ABSTRACT
Over the past 15 years, the US has been affected by increasing prescription and illicit opiate/opioid abuse,
addiction, and overdose. Research into the enhancement of treatment options for individuals with opiate/opioid use
disorder (iOUD) is clearly a priority. The development of neuroscience-informed behavioral therapies that could be
used as adjuncts to improve effectiveness of medication-assisted interventions in iOUD is a national priority, a
response to the opiate crisis. The 8-week Mindfulness-Oriented Recovery Enhancement (MORE) decreases opioid
misuse, craving, and cue-reactivity, and enhances natural reward responsiveness, effects attributed to restructuring
of hedonic dysregulation, in opioid misusing patients. Improved function and increased gray matter in relevant brain
regions [e.g., the prefrontal cortex (PFC)] have been shown with other 8-week mindfulness interventions in non-
addicted individuals. However, the neural mechanisms underlying MORE-related changes in iOUD are unknown.
The Impaired Response Inhibition and Salience Attribution (iRISA) model highlights the importance of
mesocorticostriatal regions, including the PFC, to enhanced salience of drugs relative to natural rewards
concomitant with decreased inhibitory control, core substrates underlying drug addiction. Given these
commonalities, we propose to study the neural correlates of iRISA as contributing to and predictive of the impact of
MORE on addiction outcome in iOUD. Using a pre-post randomized treatment design with a 3-months follow-up, we
will examine the impact of MORE [vs. treatment-as-usual (TAU), as add-ons to methadone maintenance] on neural
functional and structural plasticity, and clinical outcomes (including daily ecological momentary assessments), in
treatment-seeking iOUD (with primary use of heroin). Treatment-seeking iOUD will be randomized to 8-weeks of
MORE or psychosocial TAU and scanned with magnetic resonance imaging immediately before and after treatment.

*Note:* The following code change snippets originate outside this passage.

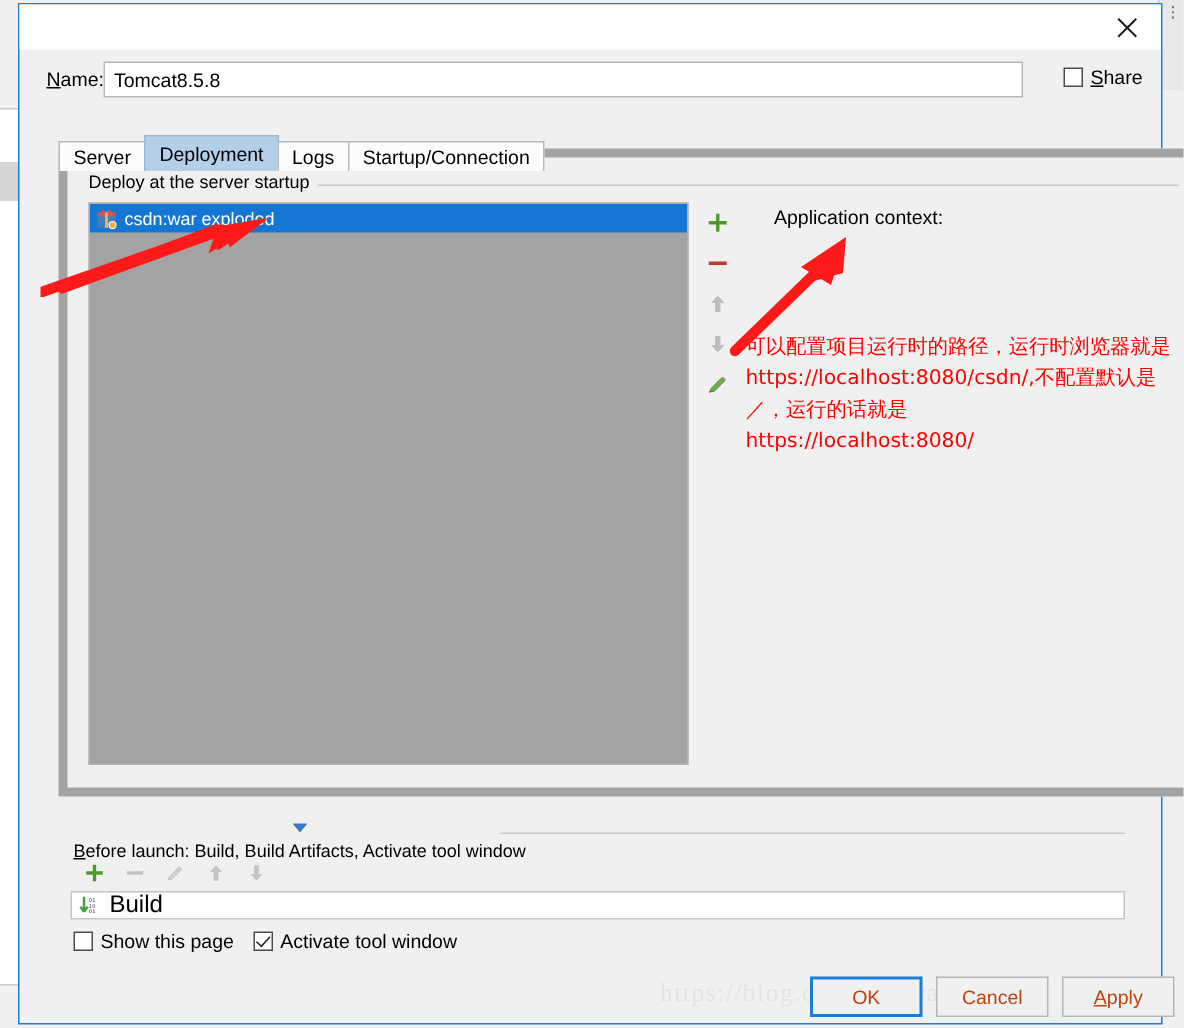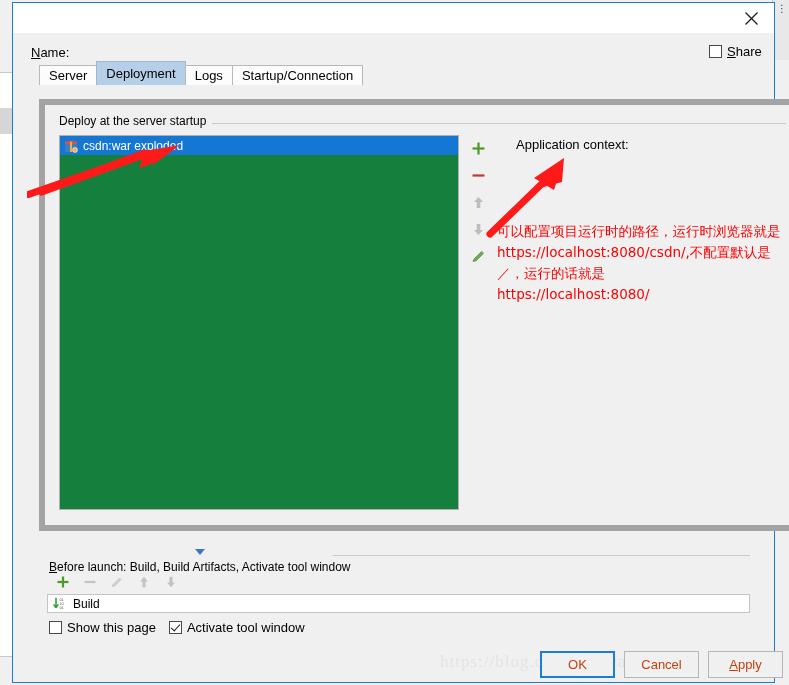--- a/index.html
+++ b/index.html
@@ -43,38 +43,38 @@
     padding:0 6px;outline:none;
   }
   #share-wrap{position:absolute;left:696px;top:3px;display:flex;align-items:center;gap:5px;text-align:center;}
   .cbx{width:13px;height:13px;border:1px solid #4a4a4a;background:#fff;box-sizing:border-box;
        display:inline-block;position:relative;flex:none;}
   .cbx.checked::after{content:"";position:absolute;left:3px;top:0px;width:4px;height:8px;
        border:solid #1a1a1a;border-width:0 1.6px 1.6px 0;transform:rotate(42deg);}
   #share-label{font-size:13px;}
 
   
-  #tabs{position:absolute;left:26px;top:60px;height:22px;display:flex;align-items:flex-end;z-index:3;}
+  #tabs{position:absolute;left:26px;top:89px;height:22px;display:flex;align-items:flex-end;z-index:3;}
   .tab{
     height:20px;line-height:20px;padding:0 9px;font-size:13px;
     border:1px solid #b9b9b9;border-bottom:none;background:#fcfcfc;
     margin-right:-1px;box-sizing:border-box;white-space:nowrap;cursor:default;color:#000;
   }
   .tab.selected{background:#b6cfe8;height:24px;line-height:24px;font-size:13px;border-color:#9fb6cd;}
 
   
   #tabpanel{position:absolute;left:26px;top:96px;width:767px;height:432px;
     border:6px solid #a3a3a3;background:#f0f0f0;box-sizing:border-box;}
 
   #group-title{position:absolute;left:14px;top:9px;font-size:12px;background:#f0f0f0;padding-right:6px;z-index:2;}
   #group-line{position:absolute;left:150px;top:18px;right:14px;height:1px;background:#c9c9c9;}
 
   
   #list-box{position:absolute;left:14px;top:30px;width:400px;height:375px;
-    border:1px solid #b0b0b0;background:#15803d;box-sizing:border-box;overflow:hidden;}
+    border:1px solid #b0b0b0;background:#a3a3a3;box-sizing:border-box;overflow:hidden;}
   #list-item{position:absolute;left:0;top:0;right:0;height:19px;background:#1477d4;
     display:flex;align-items:center;padding-left:4px;box-sizing:border-box;}
   #list-item-label{color:#fff;font-size:12px;margin-left:5px;}
   .artifact-icon{width:14px;height:14px;position:relative;flex:none;}
 
   
   #list-toolbar{position:absolute;left:420px;top:30px;width:26px;height:375px;}
   .tb-btn{width:26px;height:27px;display:flex;align-items:center;justify-content:center;cursor:default;}
 
   
@@ -98,21 +98,21 @@
             border-top:6px solid #3b78c4;}
   #bl-title{font-size:12px;}
   #bl-title u{text-decoration:underline;}
   #bl-line{position:absolute;left:320px;top:552px;right:24px;height:1px;background:#c9c9c9;}
 
   #bl-toolbar{position:absolute;left:36px;top:568px;display:flex;align-items:center;}
   .bl-btn{width:27px;height:22px;display:flex;align-items:center;justify-content:center;cursor:default;}
 
   #bl-list{position:absolute;left:34px;top:591px;right:24px;height:19px;
     border:1px solid #c4c4c4;background:#fff;display:flex;align-items:center;padding-left:4px;box-sizing:border-box;}
-  #bl-list-label{font-size:12px;margin-left:6px;}
+  #bl-list-label{font-size:16px;margin-left:6px;}
 
   #bottom-checks{position:absolute;left:36px;top:617px;display:flex;align-items:center;gap:7px;}
   #bottom-checks .grp{display:flex;align-items:center;gap:5px;}
   #bottom-checks span.lbl{font-size:13px;}
 
   
   #watermark{position:absolute;left:440px;top:652px;font-size:17px;color:#e3e3e3;
      font-family:"Liberation Serif","DejaVu Serif",serif;letter-spacing:1px;white-space:nowrap;}
   #footer{position:absolute;left:540px;top:651px;display:flex;align-items:center;}
   .dlg-btn{height:27px;min-width:75px;padding:0 12px;font-size:13px;
@@ -156,20 +156,21 @@
     <div id="close-btn">
       <svg width="15" height="15" viewBox="0 0 15 15" aria-hidden="true">
         <line x1="1.5" y1="1.5" x2="13.5" y2="13.5" stroke="#1a1a1a" stroke-width="1.3"></line>
         <line x1="13.5" y1="1.5" x2="1.5" y2="13.5" stroke="#1a1a1a" stroke-width="1.3"></line>
       </svg>
     </div>
   </div>
 
   <div id="name-row">
     <div id="name-label"><u>N</u><span>ame:</span></div>
+    <input id="name-input" type="text" value="Tomcat8.5.8" style="">
     <div id="share-wrap">
       <span class="cbx"></span>
       <span id="share-label"><u>S</u><span>hare</span></span>
     </div>
   </div>
 
   <div id="tabs">
     <div class="tab">Server</div>
     <div class="tab selected">Deployment</div>
     <div class="tab">Logs</div>

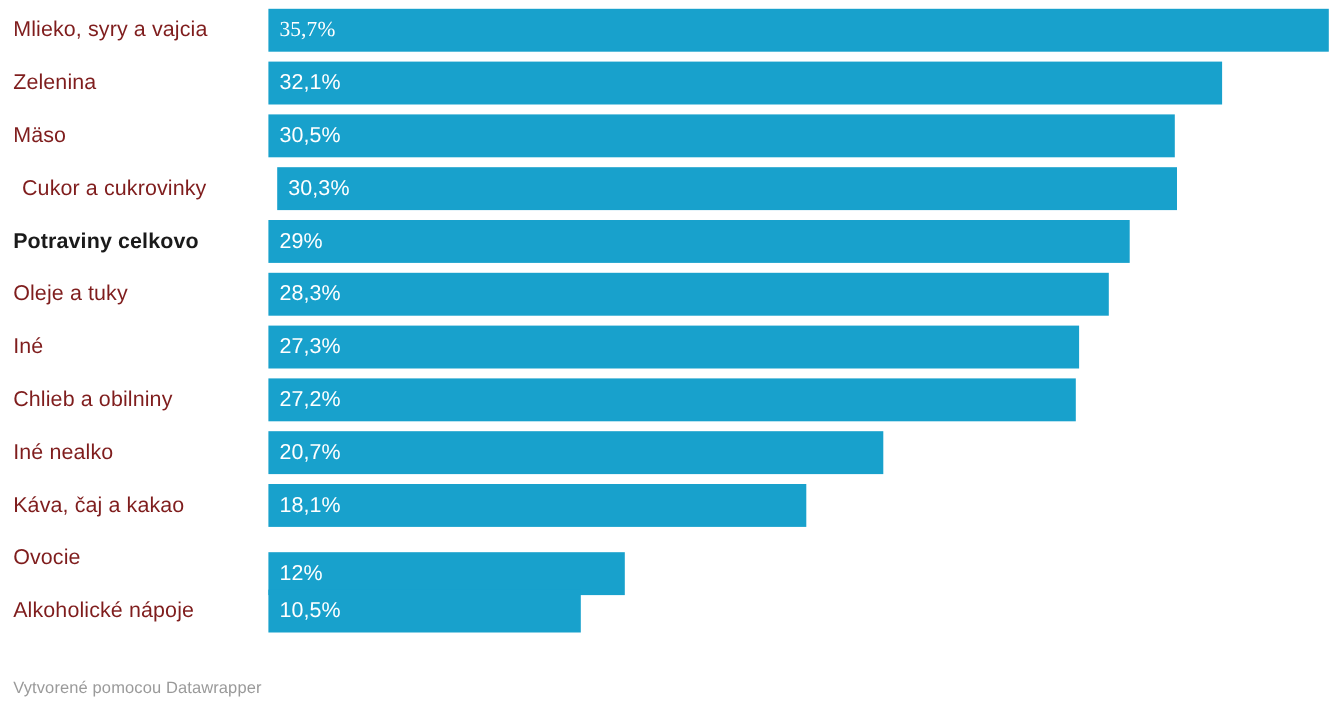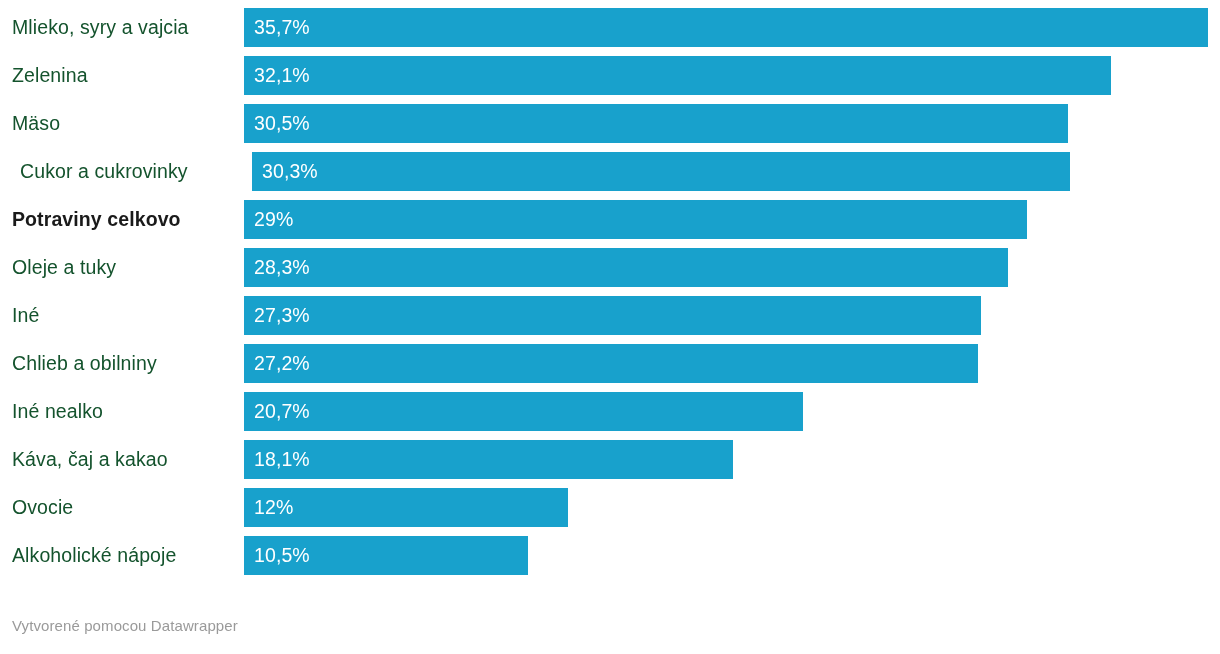--- a/index.html
+++ b/index.html
@@ -27,21 +27,21 @@
     width: 1220px;
     height: 39px;
   }
   .row-label {
     position: absolute;
     left: 12px;
     top: 0;
     height: 39px;
     line-height: 39px;
     font-size: 19.5px;
-    color: #14532d;
+    color: #7f1d1d;
     white-space: nowrap;
     letter-spacing: 0.1px;
   }
   .row-label.is-highlighted {
     font-weight: bold;
     color: #1a1a1a;
   }
   .bar-track {
     position: absolute;
     left: 244px;
@@ -75,21 +75,21 @@
     letter-spacing: 0.1px;
     white-space: nowrap;
   }
 </style>
 </head>
 <body>
 
 <div id="chart-root">
     <div class="bar-row" style="top: 8px;">
       <div class="row-label">Mlieko, syry a vajcia</div>
-      <div class="bar-track" style="width: 909px;">
+      <div class="bar-track" style="width: 909px; font-family: Liberation Serif, serif;">
         <div class="bar-fill" style="width: 964px; background: rgb(24, 161, 204);"></div>
         <div class="bar-value">35,7%</div>
       </div>
     </div>
     <div class="bar-row" style="top: 56px;">
       <div class="row-label">Zelenina</div>
       <div class="bar-track" style="width: 866.79px;">
         <div class="bar-fill" style="width: 866.79px; background: rgb(24, 161, 204);"></div>
         <div class="bar-value">32,1%</div>
       </div>
@@ -145,21 +145,21 @@
     </div>
     <div class="bar-row" style="top: 440px;">
       <div class="row-label">Káva, čaj a kakao</div>
       <div class="bar-track" style="width: 549px; padding-left: 7px;">
         <div class="bar-fill" style="width: 488.751px; background: rgb(24, 161, 204);"></div>
         <div class="bar-value">18,1%</div>
       </div>
     </div>
     <div class="bar-row" style="top: 488px;">
       <div class="row-label">Ovocie</div>
-      <div class="bar-track" style="width: 324.034px;">
+      <div class="bar-track" style="width: 324.034px; margin-top: 14px;">
         <div class="bar-fill" style="width: 324.034px; background: rgb(24, 161, 204);"></div>
         <div class="bar-value">12%</div>
       </div>
     </div>
     <div class="bar-row" style="top: 536px;">
       <div class="row-label">Alkoholické nápoje</div>
       <div class="bar-track" style="width: 283.529px;">
         <div class="bar-fill" style="width: 283.529px; background: rgb(24, 161, 204);"></div>
         <div class="bar-value">10,5%</div>
       </div>

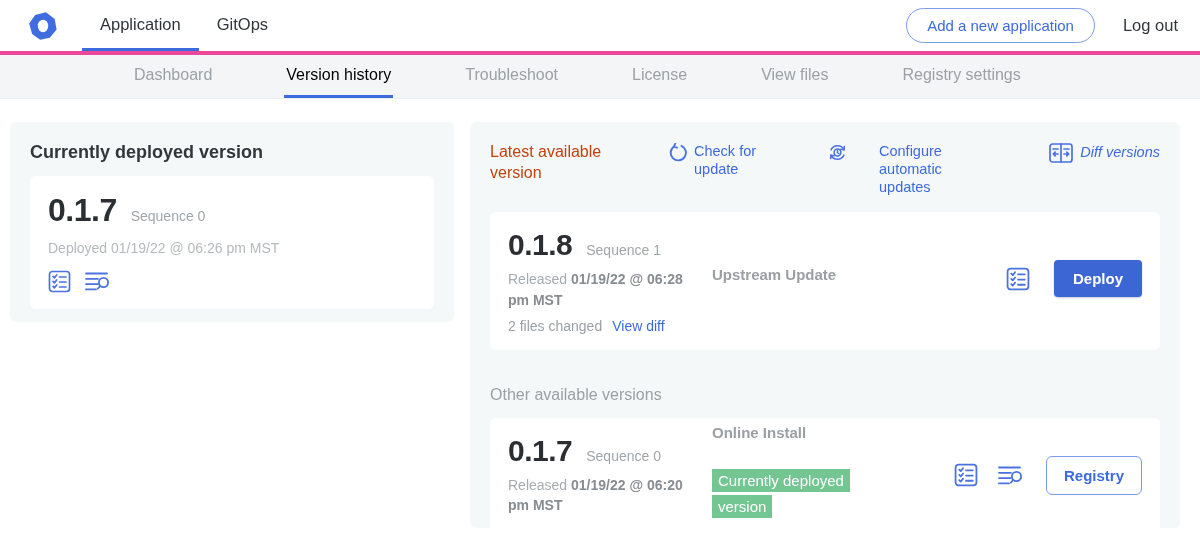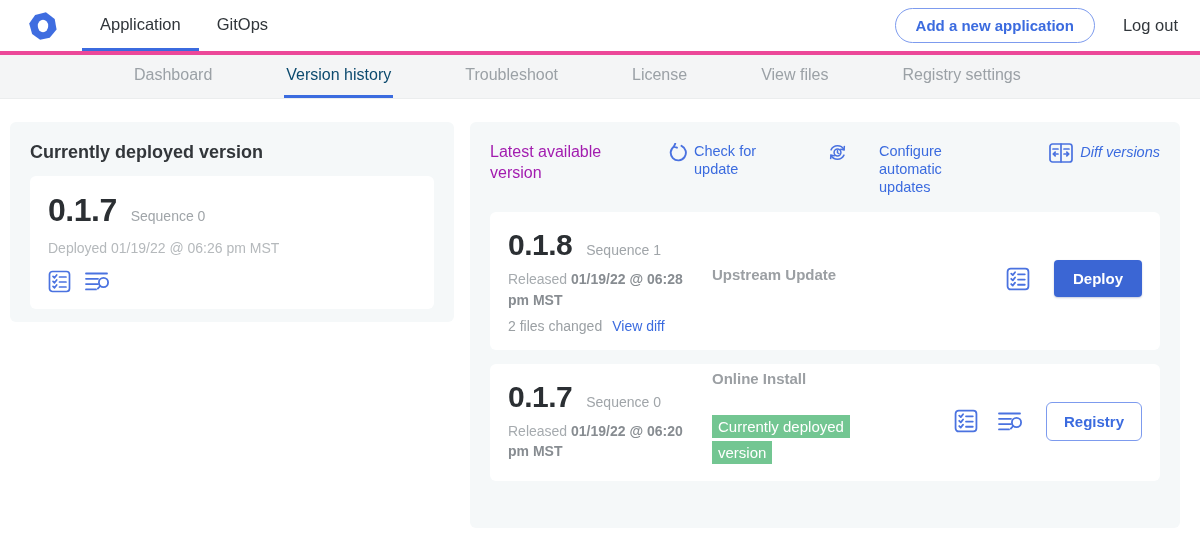--- a/index.html
+++ b/index.html
@@ -10,51 +10,51 @@
   .header { height:55px; background:#fff; display:flex; align-items:stretch;
     padding-left:28px; border-bottom:4px solid #ec4899; }
   .logo-wrap { display:flex; align-items:center; margin-right:24px; }
   .topnav { display:flex; }
   .topnav-tab { display:flex; align-items:center; padding:0 18px; font-size:16.5px;
     font-weight:500; color:#30353a; cursor:pointer; border-bottom:3px solid transparent; }
   .topnav-tab.active { border-bottom-color:#3b6bdf; }
   .header-right { margin-left:auto; display:flex; align-items:center; gap:28px;
     padding-right:22px; }
   .add-app-btn { border:1px solid #7d9bee; color:#3b6bdf; background:#fff;
-    border-radius:18px; padding:8px 20px; font-size:15px; font-weight:700; cursor:pointer;
+    border-radius:18px; padding:8px 20px; font-size:15px; font-weight:400; cursor:pointer;
     font-family:inherit; }
   .logout { font-size:16.5px; color:#32373c; cursor:pointer; }
 
   
   .subnav { height:44px; background:#f4f5f6; border-bottom:1px solid #ebedee;
     display:flex; align-items:stretch; padding-left:132px; gap:70px; }
   .subnav-tab { display:flex; align-items:center; font-size:16px; color:#9ba1a6;
     cursor:pointer; border-bottom:3px solid transparent; padding:0 2px; }
-  .subnav-tab.active { color:#0c4a6e; border-bottom-color:#3b6bdf; }
+  .subnav-tab.active { color:#000000; border-bottom-color:#3b6bdf; }
 
   
   .main { position:relative; width:1200px; height:437px; background:#fff; }
   .panel { position:absolute; background:#f5f8f9; border-radius:6px; }
   .panel-left { left:10px; top:23px; width:444px; height:200px; padding:20px; }
   .panel-right { left:470px; top:23px; width:710px; height:406px; padding:20px; }
 
   .panel-title { font-size:18px; font-weight:700; color:#32363a; }
   .white-card { background:#fff; border-radius:6px; padding:16px 18px; position:relative; }
   .left-inner { margin-top:13px; }
 
   .ver-row { display:flex; align-items:baseline; }
   .ver-num { font-size:32px; font-weight:700; color:#2b2f33; letter-spacing:-0.5px; }
   .ver-seq { font-size:14px; color:#a0a5a9; margin-left:14px; }
   .deployed-line { font-size:14px; color:#b5b9bc; margin-top:11px; }
   .icon-row { display:flex; gap:14px; margin-top:14px; }
   .icon-btn { cursor:pointer; display:inline-flex; }
 
   
   .rp-header { display:flex; align-items:flex-start; }
-  .rp-title { width:132px; font-size:16px; color:#a21caf; line-height:1.3; }
+  .rp-title { width:132px; font-size:16px; color:#c2410c; line-height:1.3; }
   .rp-link { display:flex; align-items:flex-start; gap:7px; color:#3b6bdf;
     font-size:14.5px; font-weight:500; cursor:pointer; line-height:1.25; }
   .rp-link .lbl { display:block; }
   .lnk1 { margin-left:46px; width:96px; }
   .lnk2 { margin-left:64px; width:166px;gap:32px; }
   .lnk3 { margin-left:auto; align-items:center;font-style:italic; }
   .rp-link svg { flex:0 0 auto; margin-top:1px; }
 
   .release-card { margin-top:16px; min-height:132px; }
   .release-card .left-col { width:205px; }
@@ -230,20 +230,21 @@
             <path d="M5 11.3 l1.5 1.5 2.2-2.8"></path>
               <line x1="11.5" y1="12" x2="18" y2="12"></line>
             <path d="M5 16.3 l1.5 1.5 2.2-2.8"></path>
               <line x1="11.5" y1="17" x2="18" y2="17"></line>
           </svg>
         </span>
         <button class="deploy-btn">Deploy</button>
       </div>
     </div>
 
+    <div class="other-title">Other available versions</div>
 
     <div class="white-card other-card">
       <div class="left-col" style="width:205px">
         <div class="ver-row">
           <span class="ver-num" style="font-size:30px">0.1.7</span>
           <span class="ver-seq">Sequence 0</span>
         </div>
         <div class="released-line">
           <span class="released-label">Released</span>
           <span class="released-date">01/19/22 @ 06:20 pm MST</span>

Healthy controls will be scanned at similar time intervals. We hypothesize that compared with the controls, TAU or
pre-MORE, post-MORE subjects will show normalizations or changes in: a) frontostriatal function during reward
processing (i.e., enhanced natural reward and reduced drug cue processing) and inhibitory control; b) meso-
corticostriatal resting-state functional connectivity; and c) gray matter in regions associated with reward processing
and inhibitory control. Clinical outcome will be assessed during, immediately and 3-months after MORE or TAU. We
hypothesize that brain changes post-MORE>pre-MORE or TAU will predict clinical improvement (treatment
retention, abstinence, amount/frequency of opiate use and craving) such that the more the neural change, the better
the outcomes (healthy controls provide direction of results). In whole-brain analyses we consider the possibility that
recovery entails effects in other networks that compensate for deficits. Results will help identify individual variability
in the brain regions/circuits that support reward processing, including cue reactivity, and inhibitory control and that
could change with, and predict, response to MORE, ultimately contributing to precision medicine in OUD.